## STORED DATA
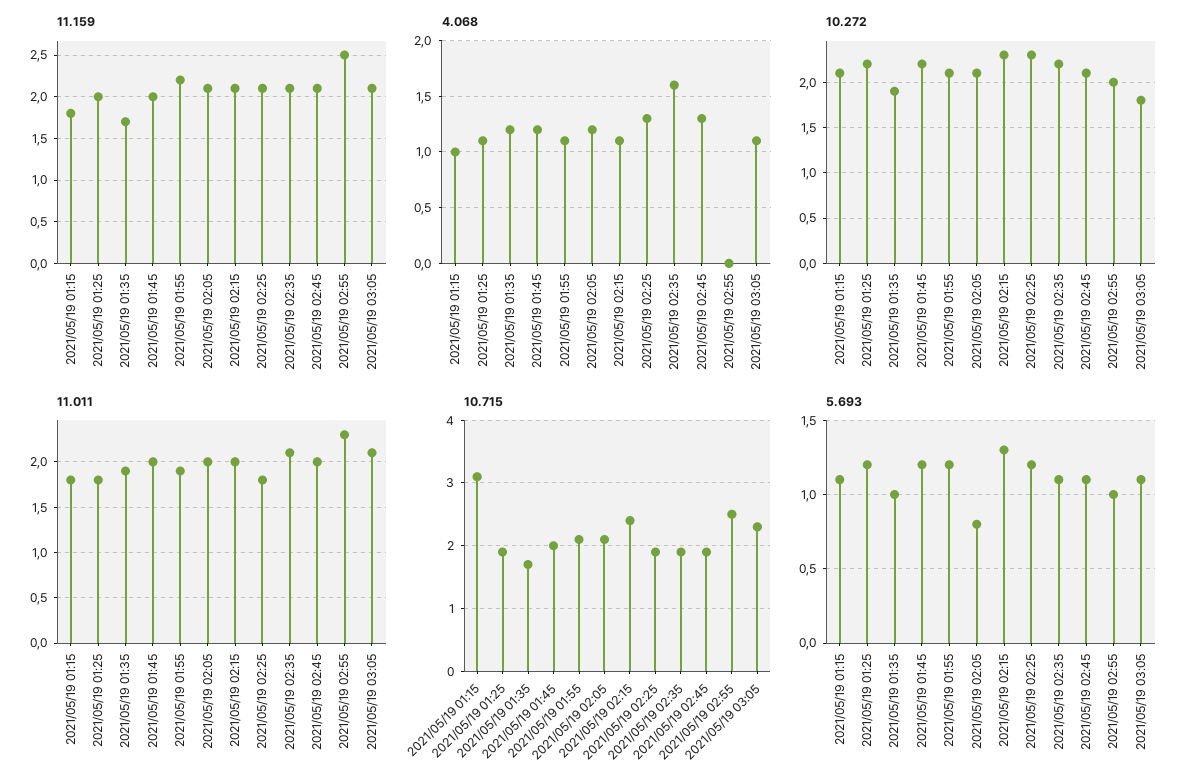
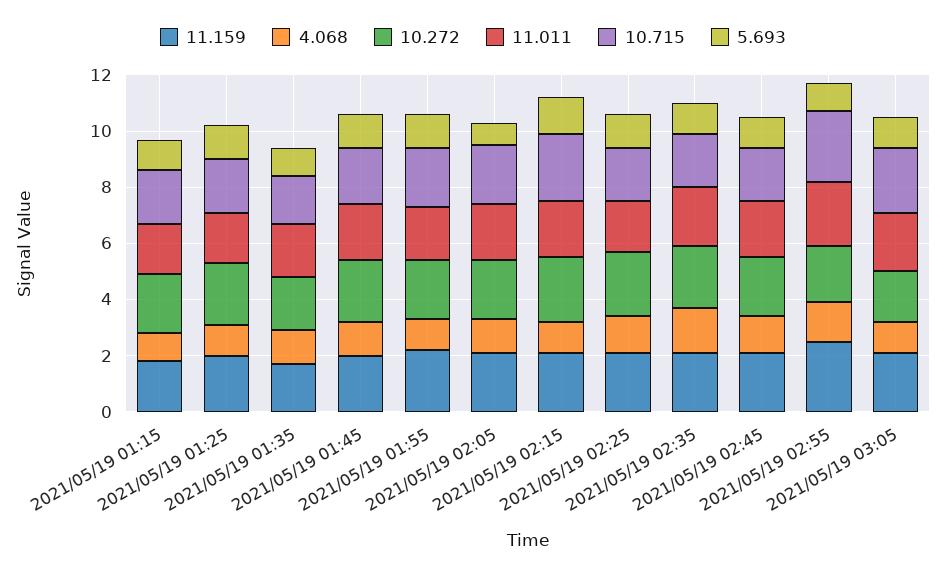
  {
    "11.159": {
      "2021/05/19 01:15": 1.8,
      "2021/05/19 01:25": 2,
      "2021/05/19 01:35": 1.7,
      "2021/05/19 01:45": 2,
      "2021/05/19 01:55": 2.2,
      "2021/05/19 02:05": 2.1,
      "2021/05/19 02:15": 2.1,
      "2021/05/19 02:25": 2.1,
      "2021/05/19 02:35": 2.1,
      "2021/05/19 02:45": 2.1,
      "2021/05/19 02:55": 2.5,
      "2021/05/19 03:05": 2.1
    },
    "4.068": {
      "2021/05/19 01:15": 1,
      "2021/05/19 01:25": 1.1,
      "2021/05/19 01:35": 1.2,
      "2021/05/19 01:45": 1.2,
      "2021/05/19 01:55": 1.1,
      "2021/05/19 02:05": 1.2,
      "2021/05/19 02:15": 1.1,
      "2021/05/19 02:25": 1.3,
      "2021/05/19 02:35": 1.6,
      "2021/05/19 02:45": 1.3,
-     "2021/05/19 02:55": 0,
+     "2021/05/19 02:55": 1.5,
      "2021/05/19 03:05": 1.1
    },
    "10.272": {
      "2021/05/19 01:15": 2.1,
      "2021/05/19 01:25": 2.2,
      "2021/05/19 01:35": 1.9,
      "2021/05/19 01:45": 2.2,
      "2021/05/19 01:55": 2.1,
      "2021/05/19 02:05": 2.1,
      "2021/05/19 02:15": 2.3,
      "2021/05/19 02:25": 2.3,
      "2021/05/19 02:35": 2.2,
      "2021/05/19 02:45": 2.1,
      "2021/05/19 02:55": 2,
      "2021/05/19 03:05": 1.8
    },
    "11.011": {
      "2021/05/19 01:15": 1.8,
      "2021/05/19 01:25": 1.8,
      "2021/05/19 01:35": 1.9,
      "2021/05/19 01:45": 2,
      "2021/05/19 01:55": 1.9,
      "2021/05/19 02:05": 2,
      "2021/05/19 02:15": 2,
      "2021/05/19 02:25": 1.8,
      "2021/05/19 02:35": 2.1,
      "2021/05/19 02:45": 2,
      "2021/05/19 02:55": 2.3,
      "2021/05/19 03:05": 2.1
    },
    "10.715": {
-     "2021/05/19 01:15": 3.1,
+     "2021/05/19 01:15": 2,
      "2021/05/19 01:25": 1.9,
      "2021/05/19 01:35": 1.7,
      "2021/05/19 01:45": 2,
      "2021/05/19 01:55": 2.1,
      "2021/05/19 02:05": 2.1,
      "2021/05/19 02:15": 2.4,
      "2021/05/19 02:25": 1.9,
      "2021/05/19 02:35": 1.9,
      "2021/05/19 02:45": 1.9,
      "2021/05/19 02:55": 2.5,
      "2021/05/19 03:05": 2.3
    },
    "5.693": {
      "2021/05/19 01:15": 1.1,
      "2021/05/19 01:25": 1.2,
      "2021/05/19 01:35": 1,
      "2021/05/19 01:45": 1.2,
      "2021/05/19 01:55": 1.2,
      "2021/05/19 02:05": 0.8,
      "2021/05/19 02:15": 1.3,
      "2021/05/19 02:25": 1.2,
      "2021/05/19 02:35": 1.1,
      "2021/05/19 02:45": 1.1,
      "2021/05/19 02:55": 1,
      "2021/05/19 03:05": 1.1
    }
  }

---

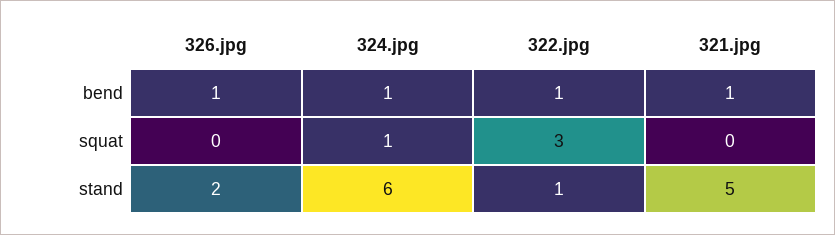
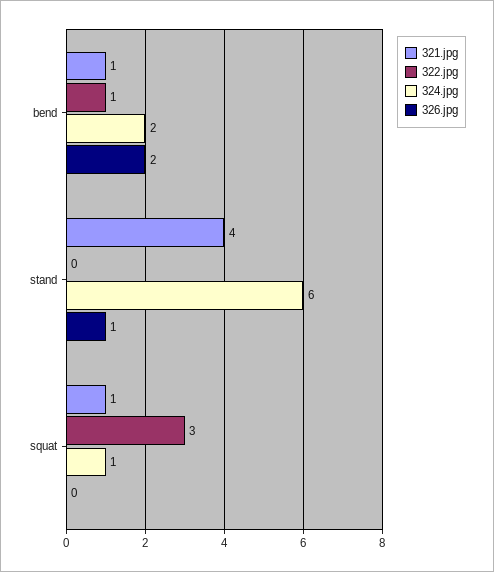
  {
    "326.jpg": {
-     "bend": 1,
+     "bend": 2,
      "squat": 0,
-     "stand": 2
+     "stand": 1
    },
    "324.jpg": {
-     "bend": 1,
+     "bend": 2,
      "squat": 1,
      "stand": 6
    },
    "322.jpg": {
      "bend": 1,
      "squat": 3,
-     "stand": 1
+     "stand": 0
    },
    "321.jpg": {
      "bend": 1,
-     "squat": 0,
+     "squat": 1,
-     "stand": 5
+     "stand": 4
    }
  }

--

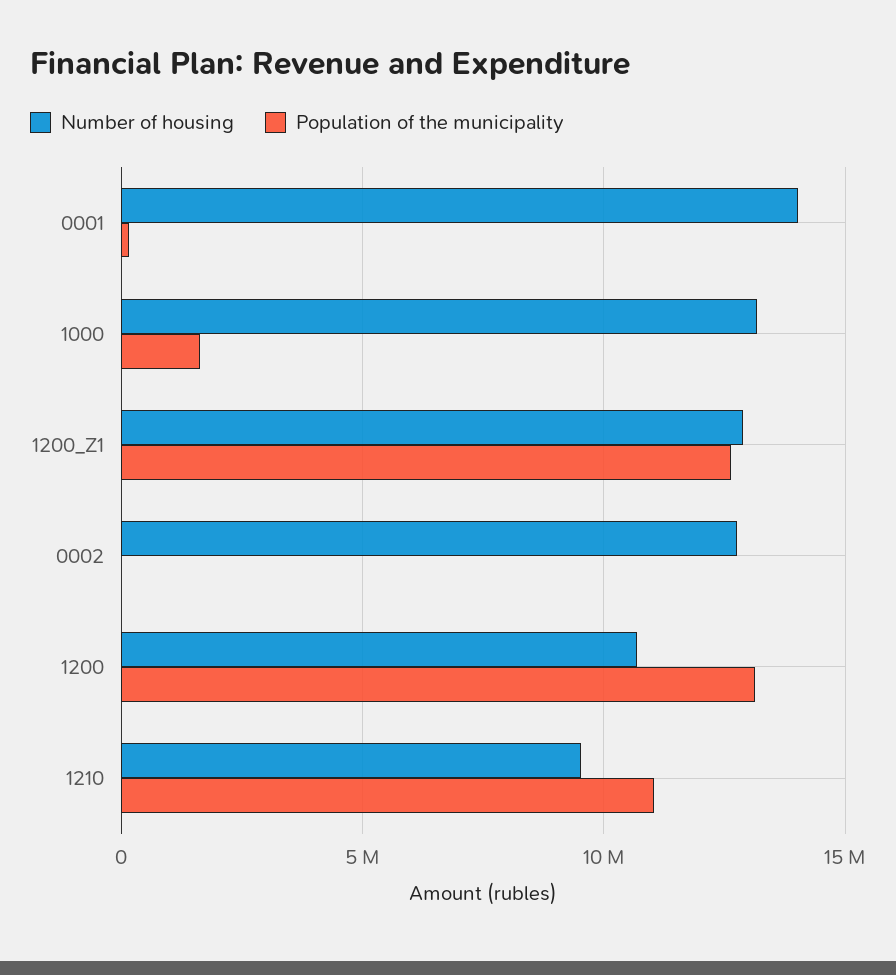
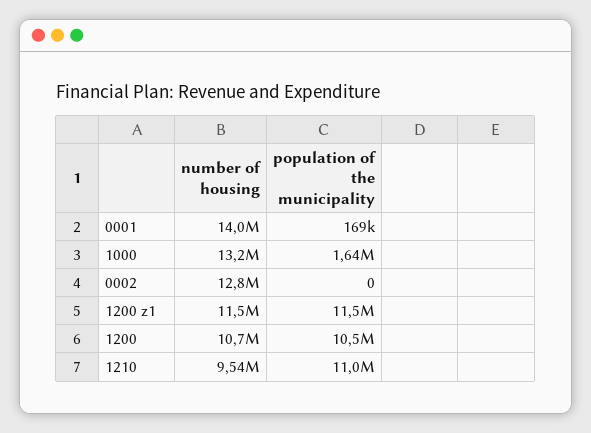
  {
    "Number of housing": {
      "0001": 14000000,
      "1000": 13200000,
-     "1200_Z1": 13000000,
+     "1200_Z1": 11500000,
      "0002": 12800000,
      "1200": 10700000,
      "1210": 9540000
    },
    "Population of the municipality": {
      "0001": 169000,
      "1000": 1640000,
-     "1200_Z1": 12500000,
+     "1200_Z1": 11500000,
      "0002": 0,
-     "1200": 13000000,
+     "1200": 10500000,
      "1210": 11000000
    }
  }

## WHAT YOU NEED TO DO
Read the data above. Pull out each line in which the string "squat" appears.

## RESPONSE TO THE TASK
      "squat": 0,
      "squat": 1,
      "squat": 3,
-     "squat": 0,
+     "squat": 1,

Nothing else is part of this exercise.